One of the first things his team aimed at, he said, was making an artery.
As a first step, Tranquillo's lab team had to figure out how to convert the natural fibrin gel they were using, which had the consistency of Jell-O, into something strong enough to withstand the pressures of the circulatory system. They initially used magnets to align the spaghetti-like network of “fibril” strands, which made the gel stiffer. But other, parallel experiments showed that forces exerted by cells themselves did an even better job of aligning the fibrils.
Researchers created tubes about the size of a human artery by forming the cellularized gel into a tubular mold with a glass mandrel at the center. Tranquillo said cell forces acted on the fibrin as he hoped — producing more collagen, the main component in connective tissue found in mammals. The resulting material had denser fibers aligned around the circumference of the tube, just like a native artery.
Even so, the material wasn't quite strong enough to do the work of an artery.
Enter Zeeshan Syedain, a former graduate student whom Tranquillo credits with several game-changing discoveries in their decadelong association.
Syedain, 31, created several “bioreactors” to condition the tissue-engineered tubes. In the latest version, the tubes are placed over a flexible inner sleeve, then the bioreactor uses suction and expansion to stretch and relax the tubes. After a few weeks, this “exercise” causes the cells to produce more even collagen, strengthening the tissue to the point that it exceeds the body's own characteristics, Tranquillo said.
But a tube is not a valve.
The site of most valve disorders in adults is the heart's left ventricle, and Tranquillo and his students struggled to come up with a way to make a tricuspid valve similar to the one that fails most often in that high-pressure chamber.
Syedain, now a research associate and consultant, came through again. He found a 1996 patent for a “tubular heart valve” that is made from cow tissue. The tissue is stitched into a tube and placed around a frame that resembles a three-pronged crown.

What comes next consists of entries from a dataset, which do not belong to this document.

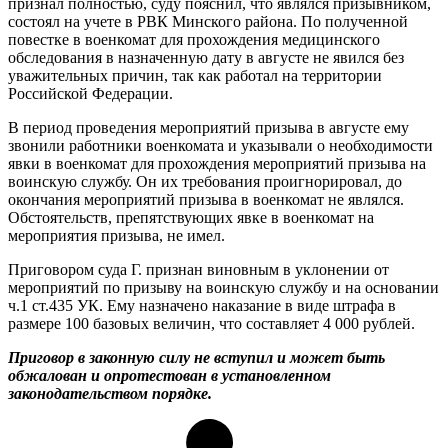
признал полностью, суду пояснил, что являлся призывником,
состоял на учете в РВК Минского района. По полученной
повестке в военкомат для прохождения медицинского
обследования в назначенную дату в августе не явился без
уважительных причин, так как работал на территории
Российской Федерации.
В период проведения мероприятий призыва в августе ему
звонили работники военкомата и указывали о необходимости
явки в военкомат для прохождения мероприятий призыва на
воинскую службу. Он их требования проигнорировал, до
окончания мероприятий призыва в военкомат не являлся.
Обстоятельств, препятствующих явке в военкомат на
мероприятия призыва, не имел.
Приговором суда Г. признан виновным в уклонении от
мероприятий по призыву на воинскую службу и на основании
ч.1 ст.435 УК. Ему назначено наказание в виде штрафа в
размере 100 базовых величин, что составляет 4 000 рублей.
Приговор в законную силу не вступил и может быть
обжалован и опротестован в установленном
законодательством порядке.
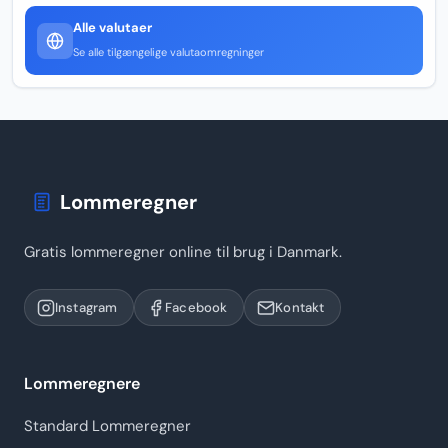
Alle valutaer
Se alle tilgængelige valutaomregninger
Lommeregner
Gratis lommeregner online til brug i Danmark.
Instagram
Facebook
Kontakt
Lommeregnere
Standard Lommeregner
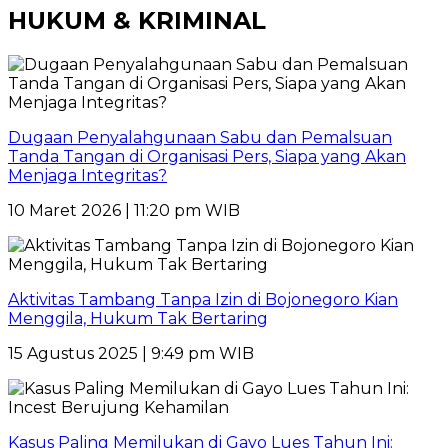
HUKUM & KRIMINAL
Dugaan Penyalahgunaan Sabu dan Pemalsuan
Tanda Tangan di Organisasi Pers, Siapa yang Akan
Menjaga Integritas?
10 Maret 2026 | 11:20 pm WIB
Aktivitas Tambang Tanpa Izin di Bojonegoro Kian
Menggila, Hukum Tak Bertaring
15 Agustus 2025 | 9:49 pm WIB
Kasus Paling Memilukan di Gayo Lues Tahun Ini:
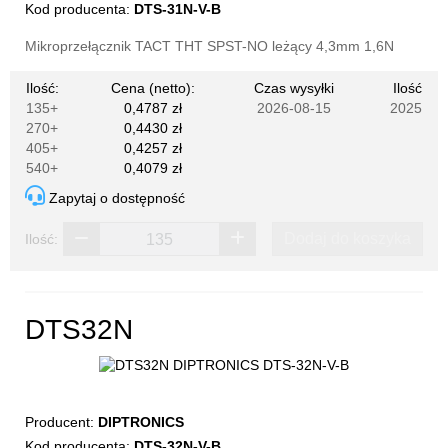
Kod producenta:
DTS-31N-V-B
Mikroprzełącznik TACT THT SPST-NO leżący 4,3mm 1,6N
Ilość:
Cena (netto):
Czas wysyłki
Ilość
135+
0,4787 zł
2026-08-15
2025
270+
0,4430 zł
405+
0,4257 zł
540+
0,4079 zł
Zapytaj o dostępność
Dodaj do koszyka
Ilość:
DTS32N
Producent:
DIPTRONICS
Kod producenta:
DTS-32N-V-B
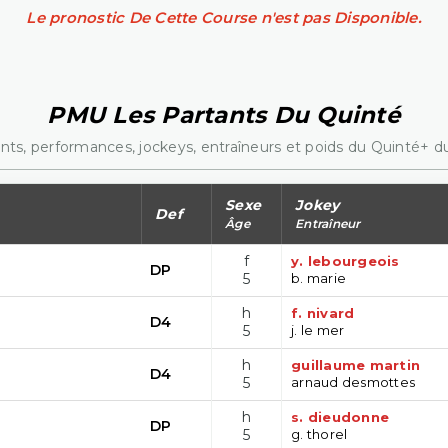
Le pronostic De Cette Course n'est pas Disponible.
PMU Les Partants Du Quinté
nts, performances, jockeys, entraîneurs et poids du Quinté+ du
Sexe
Jokey
Def
Âge
Entraîneur
f
y. lebourgeois
DP
5
b. marie
h
f. nivard
D4
5
j. le mer
h
guillaume martin
D4
5
arnaud desmottes
h
s. dieudonne
DP
5
g. thorel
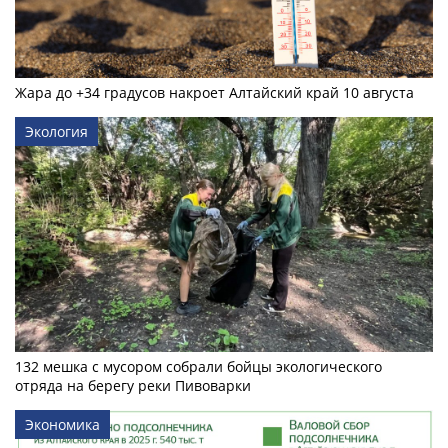
Жара до +34 градусов накроет Алтайский край 10 августа
Экология
132 мешка с мусором собрали бойцы экологического
отряда на берегу реки Пивоварки
Экономика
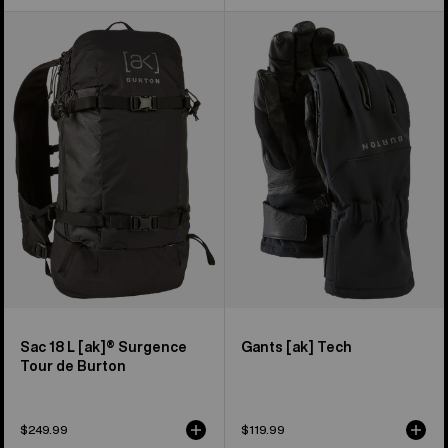
Sac
Burton –
18 L
Gants
[ak]®
[ak]®
Surgence
Tech
Tour
de
Burton
Sac 18 L [ak]® Surgence
Gants [ak] Tech
Tour de Burton
$249.99
$119.99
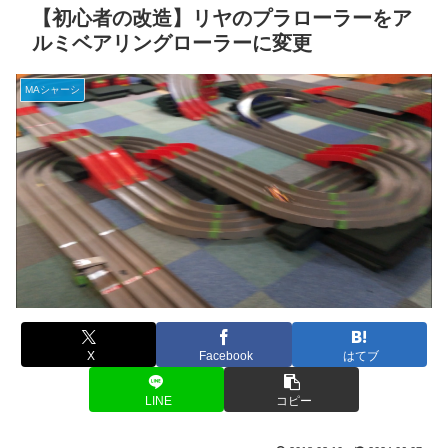
【初心者の改造】リヤのプラローラーをア
ルミベアリングローラーに変更
MAシャーシ
X
Facebook
はてブ
LINE
コピー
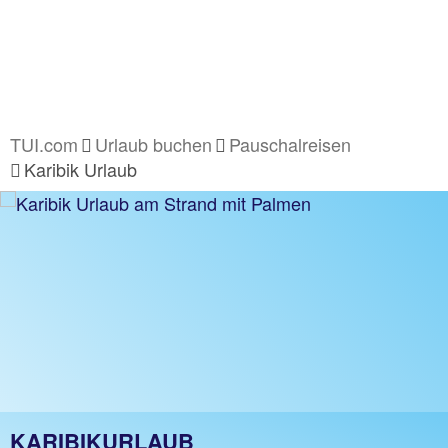
TUI.com
Urlaub buchen
Pauschalreisen
Karibik Urlaub
KARIBIKURLAUB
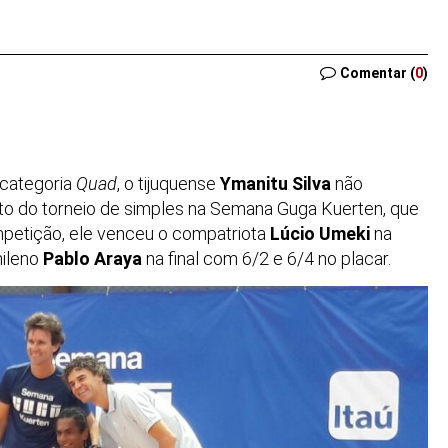
Comentar (
0
)
 categoria
Quad
, o tijuquense
Ymanitu Silva
não
o do torneio de simples na Semana Guga Kuerten, que
petição, ele venceu o compatriota
Lúcio Umeki
na
hileno
Pablo Araya
na final com 6/2 e 6/4 no placar.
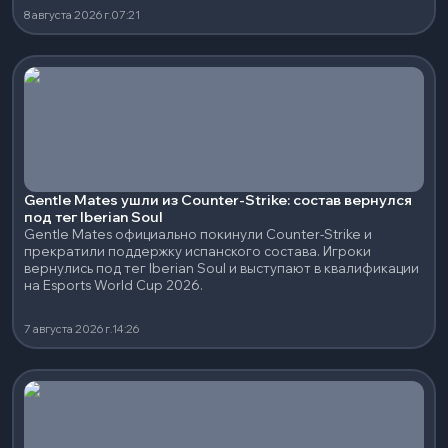
8 августа 2026 г.
07:21
Gentle Mates ушли из Counter-Strike: состав вернулся
под тег Iberian Soul
Gentle Mates официально покинули Counter-Strike и
прекратили поддержку испанского состава. Игроки
вернулись под тег Iberian Soul и выступают в квалификации
на Esports World Cup 2026.
7 августа 2026 г.
14:26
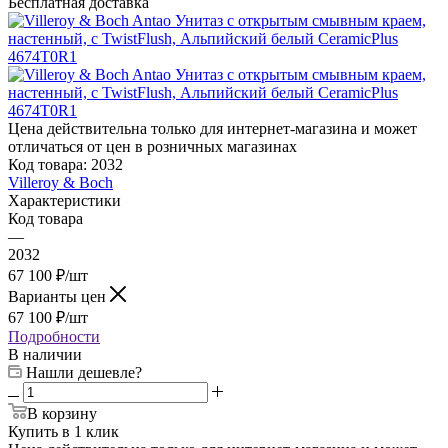
Бесплатная доставка
Цена действительна только для интернет-магазина и может
отличаться от цен в розничных магазинах
Код товара:
2032
Villeroy & Boch
Характеристики
Код товара
—
2032
67 100
₽
/шт
Варианты цен
67 100
₽
/шт
Подробности
В наличии
Нашли дешевле?
В корзину
Купить в 1 клик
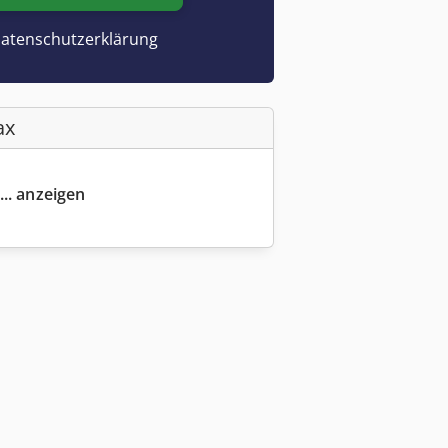
atenschutzerklärung
ax
... anzeigen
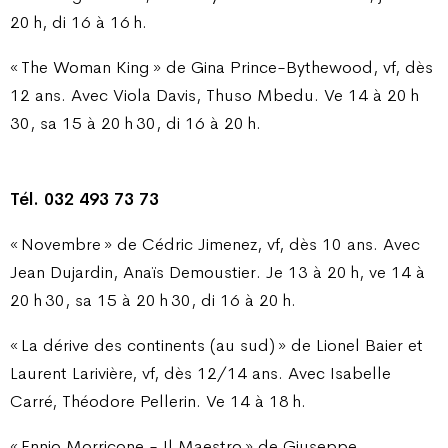
20 h, di 16 à 16 h.
« The Woman King » de Gina Prince-Bythewood, vf, dès
12 ans. Avec Viola Davis, Thuso Mbedu. Ve 14 à 20 h
30, sa 15 à 20 h 30, di 16 à 20 h.
Tél. 032 493 73 73
« Novembre » de Cédric Jimenez, vf, dès 10 ans. Avec
Jean Dujardin, Anaïs Demoustier. Je 13 à 20 h, ve 14 à
20 h 30, sa 15 à 20 h 30, di 16 à 20 h.
« La dérive des continents (au sud) » de Lionel Baier et
Laurent Larivière, vf, dès 12/14 ans. Avec Isabelle
Carré, Théodore Pellerin. Ve 14 à 18 h.
« Ennio Morricone - Il Maestro » de Giuseppe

Tranquillo's researchers applied the idea to their tissue-engineered tubes. They expanded them to an internal diameter of 22 mm — about the size of a typical adult heart valve — and placed them around a frame they'd built. When they applied suction to the tube, the sides collapsed inward the way a balloon does when someone sucks out the air. When the flow reversed, the tube reopened. In other words, it functioned like a tricuspid valve. The university has patented the process.
“The metrics for this engineered heart valve are as good as any commercial valve,” Tranquillo said. “If it wasn't for Zeeshan, I don't know that we'd be having this conversation.”
Replacement heart valves, whether taken from pigs or constructed from cow tissue, work reasonably well for adults. But they have some drawbacks: They require anti-clotting medications and they wear out after 15 to 20 years. And because they cannot grow with the patient, they're not well-suited for juveniles.
Tranquillo says his team's tissue-engineered valves shouldn't have those problems. But if they're produced using skin cells from a donor, the patient would have to take immunosuppressants, which have undesirable side effects. That leaves two options. They could use a patient's own cells to produce a valve — a process being pursued by the Mayo Clinic in Rochester, Minn., which is considering a collaboration with Tranquillo. Or they could kill the foreign cells, leaving a collagenous scaffold. In the latter case, a patient's own cells would then attach to the valves, either in a bioreactor or after they're implanted. Either way, the end result would be a living valve.
Tranquillo said the engineered arteries have become extensively “recellularized” just by being implanted in a patient.
“So it's not something that's like a piece of scar tissue,” Tranquillo said. “It seems to be regenerating.”